Celebrar
Si pasara algo bueno, algo lo suficientemente bueno como para escribir sobre ello, no me sentaría a escribirlo
Cuando a uno le dan una columna, y más si se trata de un regalo inmerecido, comienza a vivir intentando captar todo aquello que está mal para luego denunciarlo en sus textos. Supongo que se trata de un vicio propio del columnista —sobre todo de aquellos que, como yo, se dedican a la columna política—, pero es un vicio que no me gusta nada. Y no tanto por mis pobres lectores, que deben de pensar que soy un amargado, como por mí, que no quiero amargarme. Por eso, el otro día procuré escribir un artículo sobre algo que me pareciera positivo; sobre alguna buena noticia o acontecimiento alegre. Pero, después de varias horas, yo seguía pensando, leyendo noticias, y el papel seguía en blanco.
Primero se me ocurrió homenajear a los vecinos de Álex, el niño que ha sido asesinado en Lardero, por intentar apalear a Francisco Javier Almeida. Al parecer, cuenta el periódico, se plantaron en su domicilio para zurrarle, pero la policía cumplió: el hijo de puta salió de allí indemne. Y yo sólo puedo desear que alguien en la cárcel logre lo que los vecinos intentaron. El homenaje, no obstante, se me quedaba corto, pues mi única fuente de información eran las dos líneas que el periódico le dedicaba.
Después pensé en reírme del PSOE de Madrid: ABC dice que se está escorando a la derecha para contrarrestar la influencia de Díaz Ayuso.
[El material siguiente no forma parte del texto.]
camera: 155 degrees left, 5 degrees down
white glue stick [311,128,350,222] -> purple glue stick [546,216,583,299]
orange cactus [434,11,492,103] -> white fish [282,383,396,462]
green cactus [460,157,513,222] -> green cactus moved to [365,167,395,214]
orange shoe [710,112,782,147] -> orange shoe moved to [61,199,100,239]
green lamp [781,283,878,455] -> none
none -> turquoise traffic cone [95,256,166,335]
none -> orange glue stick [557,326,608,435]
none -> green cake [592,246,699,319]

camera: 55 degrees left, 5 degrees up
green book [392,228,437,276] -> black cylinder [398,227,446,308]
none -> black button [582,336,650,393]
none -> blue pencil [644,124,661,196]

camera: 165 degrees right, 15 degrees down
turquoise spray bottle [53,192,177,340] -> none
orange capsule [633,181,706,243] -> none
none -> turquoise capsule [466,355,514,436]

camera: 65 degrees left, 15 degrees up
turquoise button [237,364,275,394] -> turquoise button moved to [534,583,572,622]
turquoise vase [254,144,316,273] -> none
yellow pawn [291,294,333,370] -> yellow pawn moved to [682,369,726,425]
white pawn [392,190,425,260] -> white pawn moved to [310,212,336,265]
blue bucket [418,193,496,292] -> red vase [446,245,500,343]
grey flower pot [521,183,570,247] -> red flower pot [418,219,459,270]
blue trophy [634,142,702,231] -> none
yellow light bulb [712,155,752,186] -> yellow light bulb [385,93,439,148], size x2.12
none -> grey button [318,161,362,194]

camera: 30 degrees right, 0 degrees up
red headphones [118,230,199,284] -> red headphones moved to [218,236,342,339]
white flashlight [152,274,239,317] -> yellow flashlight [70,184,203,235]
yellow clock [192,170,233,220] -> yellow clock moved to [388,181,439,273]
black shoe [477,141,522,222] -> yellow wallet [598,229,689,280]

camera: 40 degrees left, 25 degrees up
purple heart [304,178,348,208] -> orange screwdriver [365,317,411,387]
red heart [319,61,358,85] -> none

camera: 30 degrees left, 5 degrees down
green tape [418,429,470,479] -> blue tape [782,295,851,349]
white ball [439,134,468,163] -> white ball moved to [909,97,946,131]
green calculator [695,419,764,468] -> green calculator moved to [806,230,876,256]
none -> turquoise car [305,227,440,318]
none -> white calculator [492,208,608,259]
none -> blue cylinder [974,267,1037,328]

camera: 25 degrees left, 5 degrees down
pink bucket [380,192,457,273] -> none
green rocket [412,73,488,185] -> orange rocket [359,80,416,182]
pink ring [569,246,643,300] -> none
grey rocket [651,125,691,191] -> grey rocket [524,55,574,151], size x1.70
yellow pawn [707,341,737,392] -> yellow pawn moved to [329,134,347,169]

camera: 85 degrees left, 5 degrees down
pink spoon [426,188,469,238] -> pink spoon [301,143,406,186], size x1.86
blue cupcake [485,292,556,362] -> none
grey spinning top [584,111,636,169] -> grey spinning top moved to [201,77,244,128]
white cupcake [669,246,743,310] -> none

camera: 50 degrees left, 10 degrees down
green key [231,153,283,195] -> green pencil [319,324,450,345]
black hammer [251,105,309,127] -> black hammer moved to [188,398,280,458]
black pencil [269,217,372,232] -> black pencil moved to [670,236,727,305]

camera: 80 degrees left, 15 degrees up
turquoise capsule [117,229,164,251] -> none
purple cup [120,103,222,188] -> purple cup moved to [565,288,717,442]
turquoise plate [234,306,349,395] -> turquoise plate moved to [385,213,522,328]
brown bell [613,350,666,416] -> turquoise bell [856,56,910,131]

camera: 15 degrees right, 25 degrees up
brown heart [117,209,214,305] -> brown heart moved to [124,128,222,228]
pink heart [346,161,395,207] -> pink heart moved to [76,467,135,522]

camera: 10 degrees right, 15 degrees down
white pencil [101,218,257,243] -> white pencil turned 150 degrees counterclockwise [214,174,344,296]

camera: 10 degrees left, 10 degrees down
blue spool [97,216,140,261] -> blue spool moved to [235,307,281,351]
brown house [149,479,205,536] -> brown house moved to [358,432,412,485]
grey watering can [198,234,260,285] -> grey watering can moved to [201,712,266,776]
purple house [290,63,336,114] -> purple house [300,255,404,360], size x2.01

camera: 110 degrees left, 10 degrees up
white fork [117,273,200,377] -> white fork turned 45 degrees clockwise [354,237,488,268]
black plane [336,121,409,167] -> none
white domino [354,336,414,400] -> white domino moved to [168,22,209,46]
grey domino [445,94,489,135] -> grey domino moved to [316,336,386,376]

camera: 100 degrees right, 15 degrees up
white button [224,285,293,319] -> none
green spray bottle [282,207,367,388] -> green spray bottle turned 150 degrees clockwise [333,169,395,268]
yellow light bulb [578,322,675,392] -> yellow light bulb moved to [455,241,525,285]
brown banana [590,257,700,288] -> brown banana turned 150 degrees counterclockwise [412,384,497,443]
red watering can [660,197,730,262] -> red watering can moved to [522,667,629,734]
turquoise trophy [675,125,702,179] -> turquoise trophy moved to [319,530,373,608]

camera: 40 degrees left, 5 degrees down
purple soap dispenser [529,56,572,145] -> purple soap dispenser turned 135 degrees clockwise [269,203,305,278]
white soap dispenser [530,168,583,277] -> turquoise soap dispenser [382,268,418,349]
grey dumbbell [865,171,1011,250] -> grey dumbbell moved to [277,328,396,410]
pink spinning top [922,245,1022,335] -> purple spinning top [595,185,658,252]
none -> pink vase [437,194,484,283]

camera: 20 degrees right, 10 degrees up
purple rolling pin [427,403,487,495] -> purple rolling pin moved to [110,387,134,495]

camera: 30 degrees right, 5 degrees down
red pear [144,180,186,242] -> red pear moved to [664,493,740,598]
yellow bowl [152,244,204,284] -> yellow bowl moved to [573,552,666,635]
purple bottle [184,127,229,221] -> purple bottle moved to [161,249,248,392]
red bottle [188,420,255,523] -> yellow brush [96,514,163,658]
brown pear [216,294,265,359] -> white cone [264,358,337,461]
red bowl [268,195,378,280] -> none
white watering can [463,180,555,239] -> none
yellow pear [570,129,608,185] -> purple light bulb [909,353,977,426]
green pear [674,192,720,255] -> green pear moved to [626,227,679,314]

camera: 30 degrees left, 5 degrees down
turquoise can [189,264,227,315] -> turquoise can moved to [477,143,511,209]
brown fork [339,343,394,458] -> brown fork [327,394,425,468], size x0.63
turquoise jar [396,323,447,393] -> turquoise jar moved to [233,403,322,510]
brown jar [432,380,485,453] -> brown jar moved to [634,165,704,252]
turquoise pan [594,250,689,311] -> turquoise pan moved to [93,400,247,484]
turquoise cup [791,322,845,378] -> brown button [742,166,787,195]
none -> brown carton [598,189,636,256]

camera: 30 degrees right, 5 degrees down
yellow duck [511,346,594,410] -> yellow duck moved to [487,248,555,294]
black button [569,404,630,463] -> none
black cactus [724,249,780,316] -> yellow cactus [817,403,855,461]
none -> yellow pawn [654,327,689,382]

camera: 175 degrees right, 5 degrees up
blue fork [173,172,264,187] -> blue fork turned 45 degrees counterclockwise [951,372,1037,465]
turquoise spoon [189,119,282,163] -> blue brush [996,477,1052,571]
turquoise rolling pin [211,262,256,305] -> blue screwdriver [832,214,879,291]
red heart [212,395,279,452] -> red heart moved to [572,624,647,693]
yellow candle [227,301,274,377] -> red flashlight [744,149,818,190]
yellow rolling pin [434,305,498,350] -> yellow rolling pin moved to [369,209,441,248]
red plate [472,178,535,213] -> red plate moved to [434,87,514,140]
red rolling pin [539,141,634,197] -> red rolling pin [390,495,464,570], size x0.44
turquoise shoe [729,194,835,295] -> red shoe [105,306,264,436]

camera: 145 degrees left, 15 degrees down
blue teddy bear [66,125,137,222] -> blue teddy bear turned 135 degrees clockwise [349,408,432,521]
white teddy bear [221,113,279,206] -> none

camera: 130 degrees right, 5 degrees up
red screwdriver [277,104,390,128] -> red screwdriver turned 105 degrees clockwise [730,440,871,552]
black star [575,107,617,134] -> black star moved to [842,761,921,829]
Debe de ser que todavía no se han enterado de que la presidente de la Comunidad de Madrid no ganó por ser «de derechas» sino, más bien, a pesar de ser «de derechas». Debe de ser que a ellos, tan acostumbrados a frecuentar el barrio de Salamanca y Chamberí, no se les ocurrió dar un paseo por, qué sé yo, la Latina, en donde muchos bares colgaron el famoso cartel de «Ayusotaberna».
Lo último que se me ocurrió fue comentar el artículo que Julito Llorente publicó en Vozpópuli la semana pasada. O, más que comentarlo, darle públicamente la razón que en privado le quité. Y es que mi amigo aseguraba que viviendo más humanamente lograríamos escapar de esa impersonalidad que el globalismo nos impone; que bastaba con fundar clubes, leer buenos libros, honrar a nuestros padres, amar a nuestros amigos, formar familias, desvelarnos por el prójimo que sufre, relativizar el móvil y gozar de la presencia real de un cuerpo. A mí al principio me sonó un poco al individualismo de La opción benedictina o a esa postura tradicionalista que, a fuerza de odiar el Estado, termina también rechazando la comunidad política. Luego, después de pensarlo bien, me terminó recordando a lo que dice Houellebecq en Intervenciones: «Basta con hacer una pausa; apagar la radio, desenchufar el televisor; no comprar nada, no desear comprar. Basta con dejar de participar, dejar de saber; suspender temporalmente cualquier actividad mental. Basta, literalmente, con quedarse inmóvil unos segundos». De modo que descubrí que Julito y Houellebecq tienen razón, y que mi exjacobinismo recalcitrante me había nublado el juicio. Con todo, opté por llamarle y decírselo —a Julito, no a Houellebecq— en lugar de dedicarle un artículo.
Así, terminé llegando a una conclusión: si pasara algo bueno, algo lo suficientemente bueno como para escribir sobre ello, no me sentaría a escribirlo. Llamaría a mis amigos, llamaría a Niki, y me iría corriendo al bar de mi barrio a celebrarlo. Los invitaría a todos a vino —a ese Ribera del Duero áspero que tanto recomiendan los camareros Dios sabe por qué— y después a whiskeys, porque esa es la única manera de agradecer las cosas buenas que suceden; esa es la única manera de celebrarlas. Por lo menos para los católicos, que tratamos de cumplir con la máxima de Chesterton: «Bebed porque sois felices, pero nunca porque seáis desgraciados». Y tanto de beber como de felicidad, Chesterton sabía un rato.